Międzymorze (Myen-dzih-MOH-zheh): name for Józef Piłsudski's proposed federation of Poland, Lithuania, Belarus and Ukraine. The name may be rendered in English as "Tween-Seas": the federation was meant to emulate the Polish-Lithuanian Commonwealth, stretching from the Baltic Sea to the Black Sea, that — from the late 14th to the late 18th century — had united Poland and the Grand Duchy of Lithuania (the latter also incorporating Belarus and Ukraine).
The Polish-Lithuanian alliance had come about as a mutual response to a common threat from the Teutonic Order. It had been cemented by the personal union in 1386 of Poland's Queen Jadwiga and Lithuanian Grand Duke Jogaila, who became King Władysław Jagiełło of Poland. It had been further extended by the 1569 Union of Lublin, when the two states merged into a federation, the Polish-Lithuanian Commonwealth, which would remain until the late 17th century the largest state in Europe. Its combined resources enabled it to withstand the aggressions of the Teutonic Order, the Mongols, the Russians, the Turks and the Swedes, for four centuries, until the partitions of the weakened Polish-Lithuanian Commonwealth by its neighbors in the late 18th century.
It was Piłsudski's strategic goal to resurrect a modern form of the old Commonwealth, while working for the disintegration of the Russian Empire into its ethnic constituents (the latter was his Promethean project). The accomplishment of these ends — somewhat approximated, decades later, with the creation of the European Union, and with the abolition of the Soviet Union in 1991 — might have made Central Europe into a "Third Europe" invulnerable to Poland's historic antagonists, Germany and Russia.
Piłsudski's dream faced opposition from virtually all interested parties. The Soviets exerted their influence to thwart it. The western Allies feared that a weakened Germany and Russia might be unable to pay their First World War reparations and obligations, and that the European balance of power might be excessively altered by coordinated action among the newly independent countries.
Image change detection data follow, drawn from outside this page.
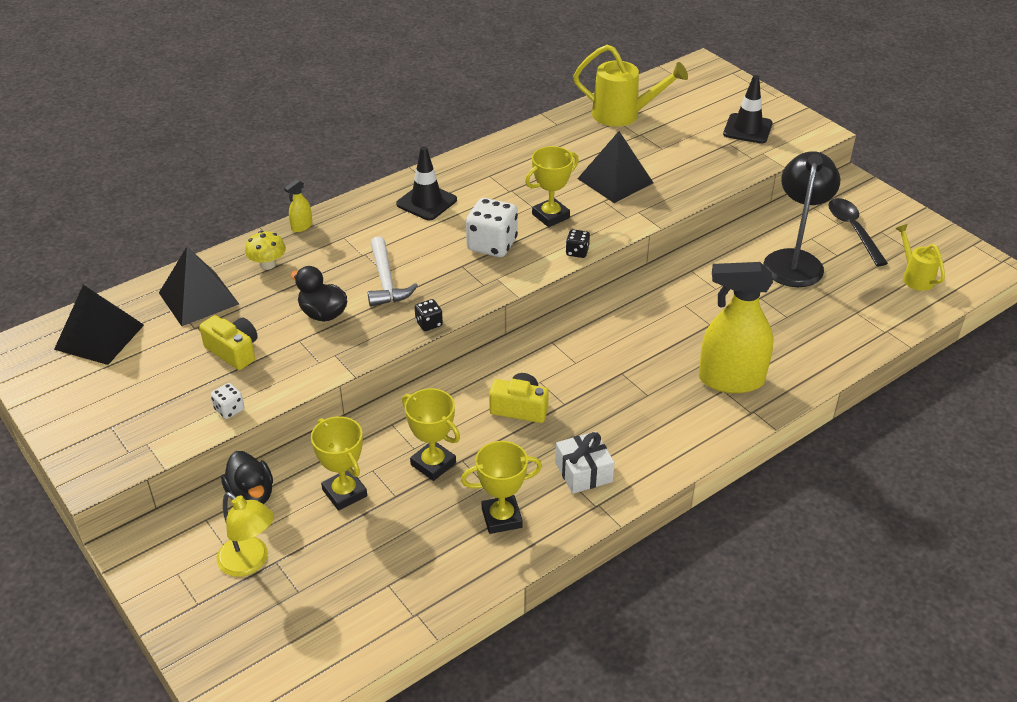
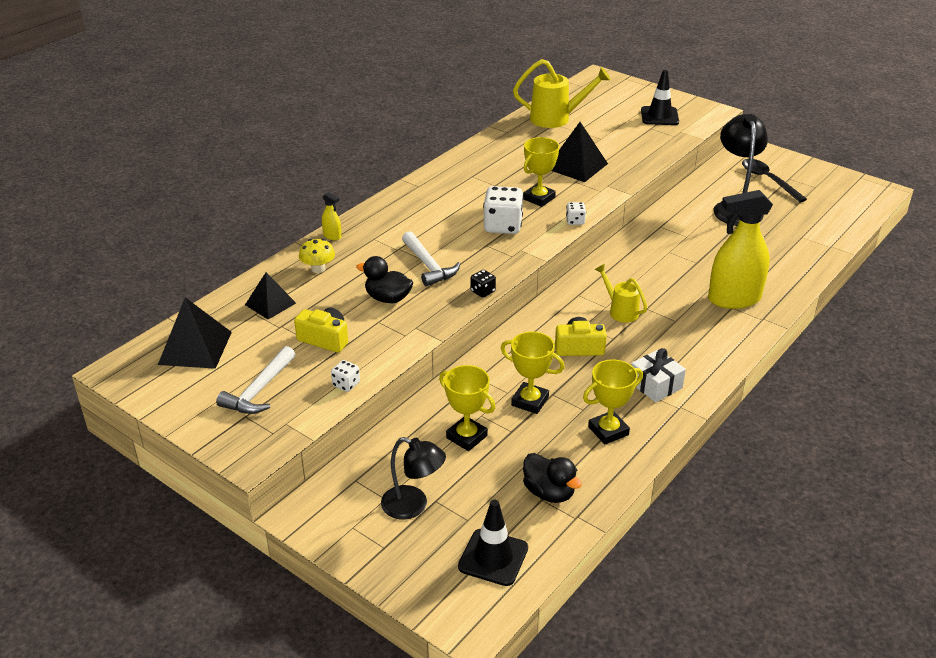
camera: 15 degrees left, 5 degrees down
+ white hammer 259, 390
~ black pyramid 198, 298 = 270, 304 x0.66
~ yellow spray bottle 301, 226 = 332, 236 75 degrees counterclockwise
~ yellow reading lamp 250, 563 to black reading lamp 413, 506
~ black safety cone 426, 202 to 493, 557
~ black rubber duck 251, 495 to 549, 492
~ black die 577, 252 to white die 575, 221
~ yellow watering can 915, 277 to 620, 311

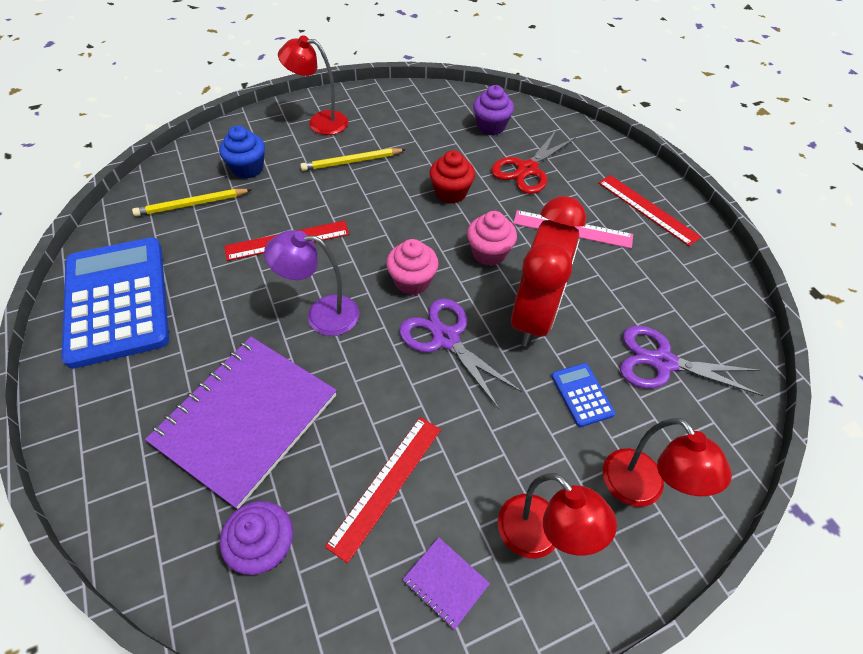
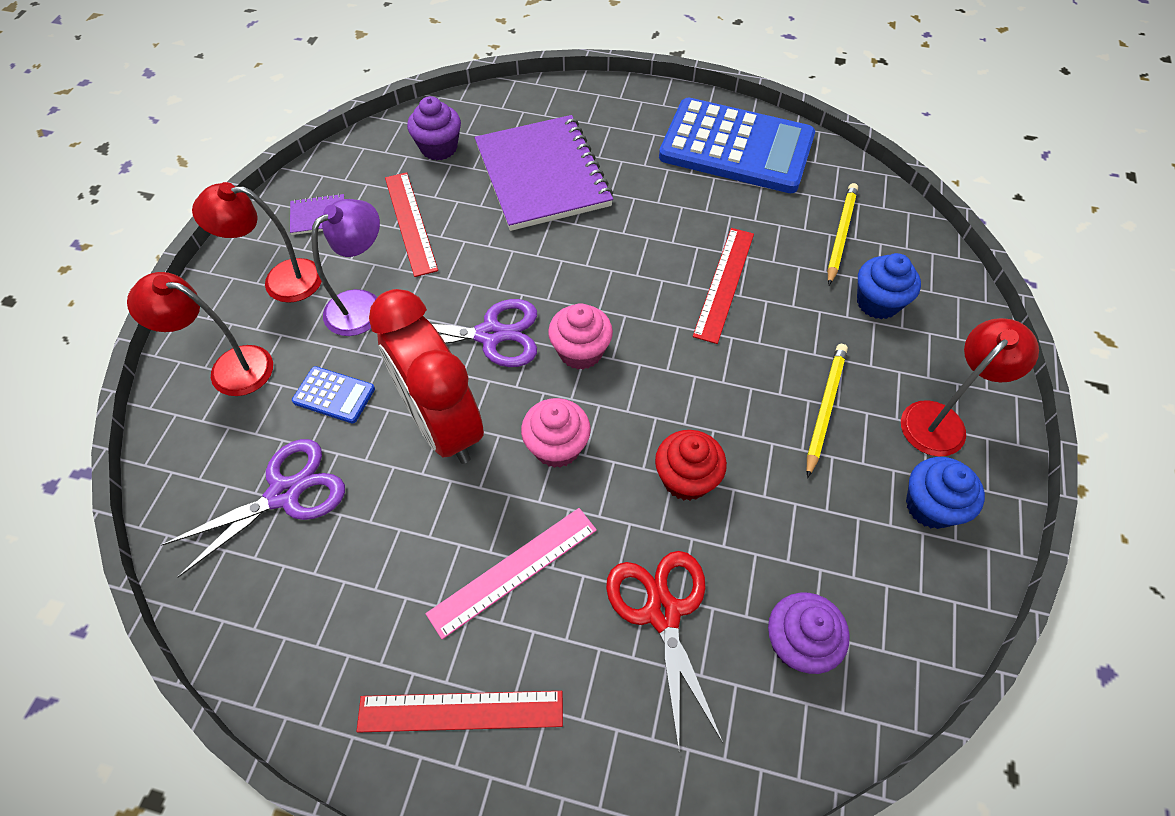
camera: 130 degrees right, 5 degrees up
~ purple reading lamp 322, 314 to 363, 305
+ royal blue muffin 930, 506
The Lithuanians, Ukrainians and other peoples that were invited to join a federation dreaded any compromise to their own cherished independence; in many cases they had reason to be wary, after recent wars and border conflicts with Poland (the Polish-Lithuanian War, Polish-Ukrainian War, and border conflicts between Poland and Czechoslovakia). Finally, many Polish politicians such as Roman Dmowski opposed the idea of a multi-cultural federation, preferring to work toward a nationalistic, ethnically-pure Poland. In the aftermath of the Polish-Soviet War, Piłsudski's concept of a federation of Central and East European countries lost any chance of realization. Less than two decades after he had broached the idea, and only four years after his death, all the countries that had so jealously been guarding their independence would once more be engulfed by their neigbors, Germany and the Soviet Union.
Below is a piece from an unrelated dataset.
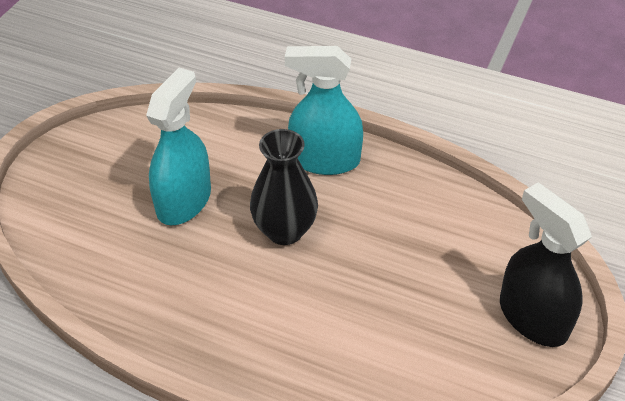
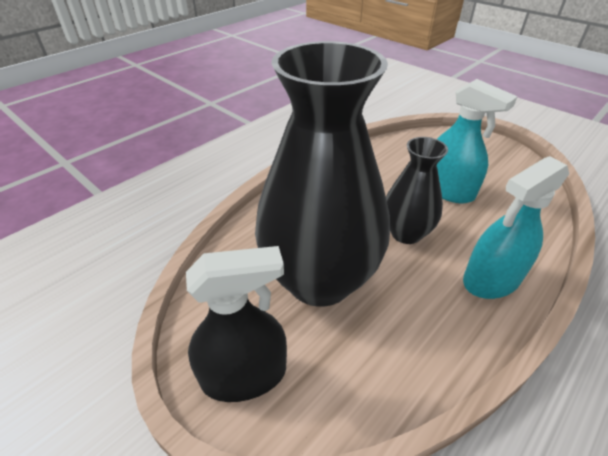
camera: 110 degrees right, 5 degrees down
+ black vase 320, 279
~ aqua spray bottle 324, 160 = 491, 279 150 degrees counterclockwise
A late version of the concept was attempted by interwar Polish Minister of Foreign Affairs Józef Beck, a Piłsudski protege. It envisioned a Central European union as also including Czechoslovakia, Hungary, Scandinavia, the Baltic states, Italy, Romania, Bulgaria, Yugoslavia and Greece: thus stretching not only west-east from the Baltic Sea to the Black Sea, but north-south from the Arctic Ocean to the Mediterranean Sea. Such a polity, comprising some 150 million central Europeans, with a common foreign policy, might have been a force to be reckoned with by Nazi Germany in the west and the Soviet Union in the east.